In 1900, the Maryland General Assembly chartered Farmers Banking and Trust Company.  The bank opened in a small rented room in Rockville with capital stock of $50,000.   The directors purchased a lot on the corner of Court Street and Commerce Lane and hired architect Thomas C. Groomes to design a new bank.   While the new building was under construction, each afternoon the officers carried cash in a tin box to the nearby Montgomery County National Bank of Rockville (founded in 1884) for safekeeping. 

The first president of Farmers Bank was William Veirs Bouic, Jr., a Rockville attorney who represented the B&O Railroad, helped to incorporate the Maryland State Bar Association, served on the boards of the Rockville Cemetery Association and the Rockville Lyceum, and was Rockville’s first mayor under the new charter in 1888.  Other early directors included future mayor Lee Offutt and proprietor William Wallace Welsh.  They were paid $2 for each board meeting.   In 1908, a branch opened in Kensington.

Bankers were important personages in the small County seat.  Not only did they provide the capital  businesses, residents, and industry needed to build, expand, and make purchases, but they also assisted local government with public projects and fiscal management.  Bankers often provided leadership in the community, as when Farmers’ president Robert G. Hilton headed a committee to encourage Liberty Bond sales in WW I.  The town of Rockville supported both local financial institutions, alternating its account yearly between Montgomery County National and Farmers banks.

Plans for the new County Courthouse in 1930 forced demolition of buildings in the block bounded by Court, Washington, and Jefferson Streets and Montgomery Avenue. Farmers relocated across the main street from the new courthouse to a modern bank that cost $160,000. The directors engaged Tilghman Moyer Company of Allentown, PA to design the building in the popular Art Deco style. The bank’s exterior, interior, and entry abound with carved reliefs of Deco motifs – eagles, radiating lines, half-circles and zig-zags. Original Farmers Bank signs remain under the M&T exterior signs and on the vault door.

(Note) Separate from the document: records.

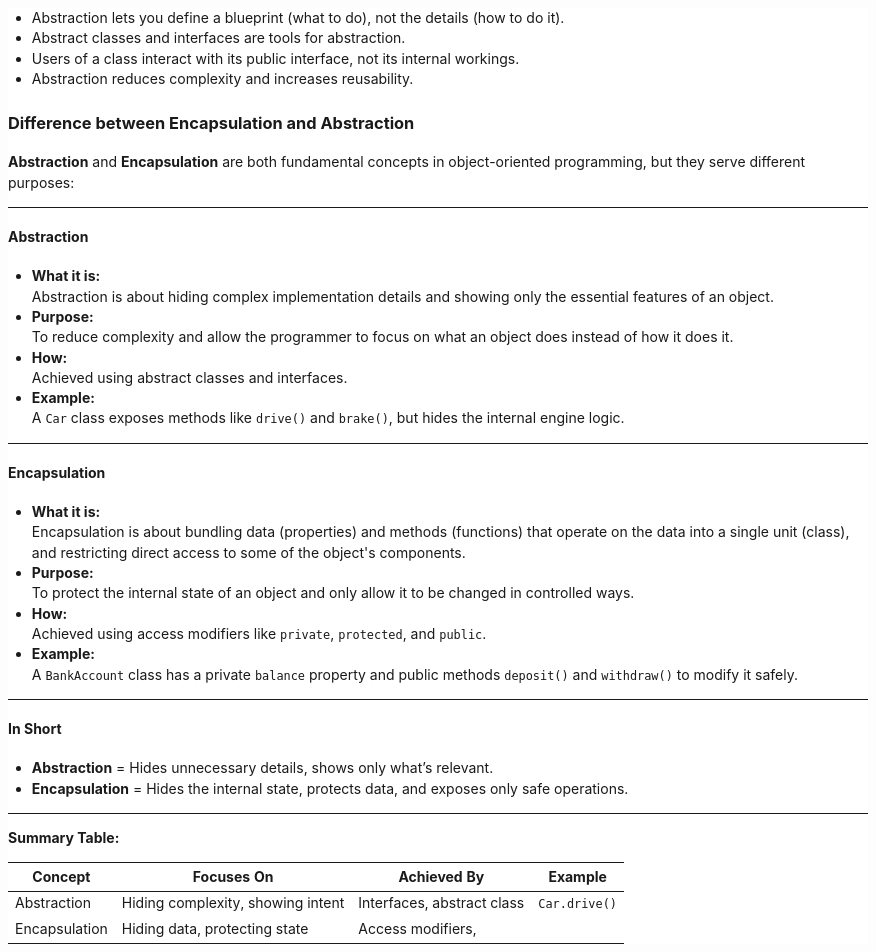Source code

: - Abstraction lets you define a blueprint (what to do), not the details (how to do it).
- Abstract classes and interfaces are tools for abstraction.
- Users of a class interact with its public interface, not its internal workings.
- Abstraction reduces complexity and increases reusability.


### Difference between Encapsulation and Abstraction

**Abstraction** and **Encapsulation** are both fundamental concepts in object-oriented programming, but they serve different purposes:

---

#### Abstraction

- **What it is:**  
  Abstraction is about hiding complex implementation details and showing only the essential features of an object.
- **Purpose:**  
  To reduce complexity and allow the programmer to focus on what an object does instead of how it does it.
- **How:**  
  Achieved using abstract classes and interfaces.
- **Example:**  
  A `Car` class exposes methods like `drive()` and `brake()`, but hides the internal engine logic.

---

#### Encapsulation

- **What it is:**  
  Encapsulation is about bundling data (properties) and methods (functions) that operate on the data into a single unit (class), and restricting direct access to some of the object's components.
- **Purpose:**  
  To protect the internal state of an object and only allow it to be changed in controlled ways.
- **How:**  
  Achieved using access modifiers like `private`, `protected`, and `public`.
- **Example:**  
  A `BankAccount` class has a private `balance` property and public methods `deposit()` and `withdraw()` to modify it safely.

---

#### In Short

- **Abstraction** = Hides unnecessary details, shows only what’s relevant.
- **Encapsulation** = Hides the internal state, protects data, and exposes only safe operations.

---

**Summary Table:**

| Concept         | Focuses On                        | Achieved By                | Example                        |
|-----------------|-----------------------------------|----------------------------|--------------------------------|
| Abstraction     | Hiding complexity, showing intent | Interfaces, abstract class | `Car.drive()`                  |
| Encapsulation   | Hiding data, protecting state     | Access modifiers,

Interior light fixtures, clock, doors, and ceiling panels keep the feel of the 1930 lobby.

Farmers Bank survived the Depression and continued operating for many years under the stewardship of Richard F. Green.  A branch opened in Twinbrook in 1958.  The bank name became First National, AlIfirst, and now M&T Bank.  Fortunately, Rockville’s only remaining Art Deco building was one of the “conservation buildings” that eluded urban renewal in the 1960s.  The bank was listed in the prestigious National Register of Historic Places as part of the Montgomery County Courthouses Historic District in 1986.